The NFL was right to reverse Golden Tate's touchdown and end the game

After review, it was determined that Golden Tate's knee touched the ground before the ball crossed the plane of the goal line. Then the fun began. AP Photo/Paul Sancya

The Detroit Lions went from an apparent game-winning touchdown to a loss Sunday without a single play occurring in between. Here's what happened, along with why I think that referee Walt Coleman and his crew ultimately made the correct call.

With 12 seconds remaining, Lions quarterback Matthew Stafford threw what appeared to be a 1-yard touchdown pass to receiver Golden Tate -- a score that would have lifted the Lions to a 32-30 lead over the Atlanta Falcons. Tate caught a low pass and appeared to dive over the plane of the end zone.

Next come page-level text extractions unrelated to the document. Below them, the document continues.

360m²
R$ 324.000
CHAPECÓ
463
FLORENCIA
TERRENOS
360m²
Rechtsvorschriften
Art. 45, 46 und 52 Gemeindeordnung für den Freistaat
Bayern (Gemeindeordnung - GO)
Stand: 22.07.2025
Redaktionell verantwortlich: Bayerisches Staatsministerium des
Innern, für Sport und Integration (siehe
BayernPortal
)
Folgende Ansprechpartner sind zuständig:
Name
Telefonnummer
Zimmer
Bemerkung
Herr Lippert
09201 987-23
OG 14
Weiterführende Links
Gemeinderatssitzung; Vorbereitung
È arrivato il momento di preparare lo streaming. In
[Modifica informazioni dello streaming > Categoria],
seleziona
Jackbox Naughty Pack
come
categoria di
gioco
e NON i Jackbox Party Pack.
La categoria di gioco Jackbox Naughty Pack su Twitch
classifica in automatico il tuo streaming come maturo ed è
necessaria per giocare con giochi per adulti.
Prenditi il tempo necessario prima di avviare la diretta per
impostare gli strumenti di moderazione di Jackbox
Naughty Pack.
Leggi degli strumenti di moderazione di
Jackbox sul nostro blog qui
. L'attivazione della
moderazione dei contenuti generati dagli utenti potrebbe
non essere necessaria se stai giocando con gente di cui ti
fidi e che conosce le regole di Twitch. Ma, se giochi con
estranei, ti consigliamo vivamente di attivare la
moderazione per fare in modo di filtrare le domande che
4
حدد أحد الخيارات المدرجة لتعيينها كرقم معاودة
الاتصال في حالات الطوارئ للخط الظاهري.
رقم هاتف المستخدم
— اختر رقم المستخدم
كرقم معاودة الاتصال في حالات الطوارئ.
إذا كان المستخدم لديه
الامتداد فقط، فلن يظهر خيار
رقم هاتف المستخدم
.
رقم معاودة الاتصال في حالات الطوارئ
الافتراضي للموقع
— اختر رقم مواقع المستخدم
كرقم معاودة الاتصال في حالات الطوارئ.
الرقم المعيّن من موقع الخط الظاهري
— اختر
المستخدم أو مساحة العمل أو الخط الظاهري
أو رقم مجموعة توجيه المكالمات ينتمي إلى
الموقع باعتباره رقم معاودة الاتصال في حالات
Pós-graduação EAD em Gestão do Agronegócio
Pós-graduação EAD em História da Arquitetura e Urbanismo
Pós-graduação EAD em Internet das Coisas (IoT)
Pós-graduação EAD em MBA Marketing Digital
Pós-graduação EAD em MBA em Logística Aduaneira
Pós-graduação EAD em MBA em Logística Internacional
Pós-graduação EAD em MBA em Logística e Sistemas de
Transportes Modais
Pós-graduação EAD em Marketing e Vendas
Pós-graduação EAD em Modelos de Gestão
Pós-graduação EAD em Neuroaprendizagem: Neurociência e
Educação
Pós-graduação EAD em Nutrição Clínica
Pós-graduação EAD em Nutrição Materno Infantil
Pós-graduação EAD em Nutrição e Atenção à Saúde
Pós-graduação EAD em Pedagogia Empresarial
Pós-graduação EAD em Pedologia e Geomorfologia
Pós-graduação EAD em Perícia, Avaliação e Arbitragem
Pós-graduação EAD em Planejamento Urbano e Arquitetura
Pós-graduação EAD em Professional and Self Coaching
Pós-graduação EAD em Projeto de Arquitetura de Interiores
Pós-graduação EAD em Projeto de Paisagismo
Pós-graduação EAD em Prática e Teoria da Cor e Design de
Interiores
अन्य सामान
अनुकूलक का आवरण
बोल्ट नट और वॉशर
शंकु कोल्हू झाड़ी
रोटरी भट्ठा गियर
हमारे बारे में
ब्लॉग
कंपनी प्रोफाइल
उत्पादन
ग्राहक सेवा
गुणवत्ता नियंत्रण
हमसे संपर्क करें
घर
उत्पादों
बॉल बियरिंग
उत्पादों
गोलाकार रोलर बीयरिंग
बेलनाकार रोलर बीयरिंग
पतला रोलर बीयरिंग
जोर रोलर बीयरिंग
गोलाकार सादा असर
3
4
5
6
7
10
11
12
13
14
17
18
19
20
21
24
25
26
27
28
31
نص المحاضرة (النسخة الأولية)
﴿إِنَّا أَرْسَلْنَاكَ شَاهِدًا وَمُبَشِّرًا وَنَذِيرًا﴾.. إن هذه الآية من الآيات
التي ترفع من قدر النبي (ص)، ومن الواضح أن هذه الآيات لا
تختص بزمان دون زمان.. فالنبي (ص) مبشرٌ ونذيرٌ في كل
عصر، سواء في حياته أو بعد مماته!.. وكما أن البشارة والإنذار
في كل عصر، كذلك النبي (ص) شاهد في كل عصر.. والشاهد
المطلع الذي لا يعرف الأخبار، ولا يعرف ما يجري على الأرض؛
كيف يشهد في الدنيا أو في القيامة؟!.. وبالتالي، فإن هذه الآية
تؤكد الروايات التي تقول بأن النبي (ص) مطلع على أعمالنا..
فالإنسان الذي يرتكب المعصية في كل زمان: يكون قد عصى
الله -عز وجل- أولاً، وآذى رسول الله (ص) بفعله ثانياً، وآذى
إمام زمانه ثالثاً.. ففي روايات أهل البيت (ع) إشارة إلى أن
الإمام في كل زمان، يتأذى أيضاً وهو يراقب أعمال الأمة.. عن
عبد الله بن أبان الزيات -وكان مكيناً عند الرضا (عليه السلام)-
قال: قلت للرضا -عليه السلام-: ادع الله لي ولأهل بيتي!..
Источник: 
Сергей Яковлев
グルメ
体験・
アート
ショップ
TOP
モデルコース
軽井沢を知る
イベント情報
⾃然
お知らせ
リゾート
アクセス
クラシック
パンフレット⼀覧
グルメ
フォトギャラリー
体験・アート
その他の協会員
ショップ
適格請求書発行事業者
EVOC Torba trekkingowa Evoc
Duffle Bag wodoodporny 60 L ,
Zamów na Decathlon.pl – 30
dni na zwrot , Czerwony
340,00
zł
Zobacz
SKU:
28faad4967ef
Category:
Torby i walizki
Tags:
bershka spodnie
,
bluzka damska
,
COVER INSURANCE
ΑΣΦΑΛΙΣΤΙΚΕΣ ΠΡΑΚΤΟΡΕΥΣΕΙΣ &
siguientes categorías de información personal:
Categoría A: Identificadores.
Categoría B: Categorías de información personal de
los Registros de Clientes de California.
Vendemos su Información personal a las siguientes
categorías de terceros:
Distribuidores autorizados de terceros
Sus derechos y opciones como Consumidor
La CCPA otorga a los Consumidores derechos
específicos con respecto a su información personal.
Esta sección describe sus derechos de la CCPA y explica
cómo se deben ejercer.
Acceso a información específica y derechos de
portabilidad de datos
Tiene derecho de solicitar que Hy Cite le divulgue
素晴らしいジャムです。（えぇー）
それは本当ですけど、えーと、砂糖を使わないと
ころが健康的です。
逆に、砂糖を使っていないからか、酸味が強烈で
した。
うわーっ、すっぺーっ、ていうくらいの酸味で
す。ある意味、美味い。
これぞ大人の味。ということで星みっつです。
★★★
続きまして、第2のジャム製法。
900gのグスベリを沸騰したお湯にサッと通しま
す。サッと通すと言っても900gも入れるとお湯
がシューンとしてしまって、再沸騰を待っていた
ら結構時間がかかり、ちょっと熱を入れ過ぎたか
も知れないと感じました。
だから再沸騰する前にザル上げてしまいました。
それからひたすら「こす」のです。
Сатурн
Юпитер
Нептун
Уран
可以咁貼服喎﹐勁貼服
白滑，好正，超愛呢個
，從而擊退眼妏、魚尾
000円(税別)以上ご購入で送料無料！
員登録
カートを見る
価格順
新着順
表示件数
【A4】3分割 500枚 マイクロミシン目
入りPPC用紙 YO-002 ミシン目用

There were eight seconds remaining when Coleman's crew signaled for a touchdown. That stopped the clock, of course. All scoring plays are reviewed automatically by the NFL, and when senior vice president of officiating Al Riveron saw the replay, he noted that Tate's left knee touched the ground before the ball crossed the plane. Because Falcons cornerback Brian Poole touched Tate's shoulder as he was falling, Tate was by rule down by contact.

Then the fun began.

Had the play originally been called correctly, the clock would not have stopped. In all likelihood, it would have expired before the Lions could run another play. To be fair, Lions coach Jim Caldwell said afterwards that his team "certainly" could have gotten another play off.

"We practice it all the time," Caldwell said.

Regardless, the NFL instituted a rule earlier this decade to account for such situations. Rather than allow a team to get a free stoppage of the clock inside of the two-minute mark, NFL rules now require there to be a 10-second runoff to simulate -- as best as can be done -- how much time would have run off absent the incorrect call.

Teams can terminate the 10-second runoff by using a timeout, but the Lions were out of them. So, because there were only eight seconds remaining at the time of the score, Coleman correctly ruled that the game was over.

It was a jarring and counterintuitive ending to a highly competitive game, but it matched the NFL's rules. Consider it from the Falcons' perspective. Would it have been fair to them for the Lions to get another play? By rule, they stopped Tate short of the goal line with the clock running. In the end, the NFL got the best and most accurate outcome it could have hoped for.